:: Check your understanding ::
a) For the jewelry lighting post below, decide whether each statement agrees with it: (i) the photographer shot ads for Helzberg jewelers; (ii) ambient lighting stayed on during shooting; (iii) small spot lights were added to make the jewelry sparkle. For each, answer yes or no and quote the deciding words.
b) In the jewelry lighting post below, what film format did the photographer use?
c) Carry on the jewelry lighting post below, starting right after its final sentence.

:: Text segment ::
──────────

Kaowdo wrote:
I'm a senior, and I'm very new to all this. I got a Canon DSLR SL1 to take jewelry photo's. I got a very nice 'light tent'...with built in lights. My Camera did not come with a flash attachment. I've been reading up on Aperatures. Less Aperatures...more light. Should I get a flash attachment, or can I make it work with using Aperatures?
Thanks in advance
When I was assisting back in the '90's, I worked with a photographer who shot ads for Helzberg jewelers.
He shot 8 x 10 film, but his lighting technique would work no matter what kind of camera was used.
Most of his layouts had several items, so the set was pretty big for the subject, shooting an area that was maybe about 11 x 14 inches.
He used powerful strobe lighting fired through a large
softbox, with a diffusion panel between that and the subject.
One key thing he added were some small spot lights to make the jewelry sparkle.
Without that, it would look pretty dead by comparison.
Because everything needed to be in focus, a small
aperture (that's how it's spelled) was used for better depth of field. I'm guessing it was possibly f/64 or so. (pretty common with a large format lens) The small aperture required several pops of the strobe for proper exposure while the shutter was open. When shooting, all the ambient lighting was turned off.

──────────

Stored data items
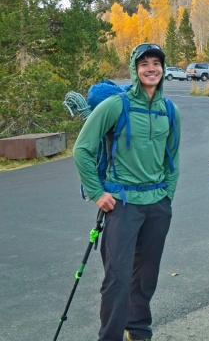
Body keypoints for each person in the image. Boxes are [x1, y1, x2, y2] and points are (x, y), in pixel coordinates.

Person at [73, 43, 180, 341]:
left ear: (163, 69)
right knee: (117, 279)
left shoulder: (170, 110)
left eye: (156, 63)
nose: (150, 68)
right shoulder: (115, 106)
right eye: (143, 63)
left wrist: (167, 195)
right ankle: (110, 336)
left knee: (146, 276)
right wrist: (97, 192)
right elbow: (82, 149)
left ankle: (139, 330)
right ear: (134, 69)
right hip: (122, 204)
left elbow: (173, 157)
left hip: (157, 205)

──────────

:: Responses in order ::
a)
(i) Yes: "I worked with a photographer who shot ads for Helzberg jewelers."
(ii) No: "When shooting, all the ambient lighting was turned off."
(iii) Yes: "One key thing he added were some small spot lights to make the jewelry sparkle."

b) He shot 8 x 10 film.

c)
That's one way the pro's did it.
There may be others.
A light tent would get you pretty good results and you could use your continuous lights or a speedlight (flash) shot through the diffusion panels of the light tent. Wouldn't have to worry as much with camera shake, but ideally, a tripod should be used.
With your relatively smaller-sensored camera, the aperture doesn't have to be as small for good depth of field, and if your subject is in the same plane, getting it all in focus should be easy.
Some advantages to using flash is that it's way more powerful than most continuous lighting letting you use a lower ISO and the actual exposure is A brief duration so you don't have to use longer shutter settings. You can't see the lighting until you shoot, but have an almost instant way to view your results on the LCD screen. Quicker and
MUCH cheaper than 8 x 10 Polaroids.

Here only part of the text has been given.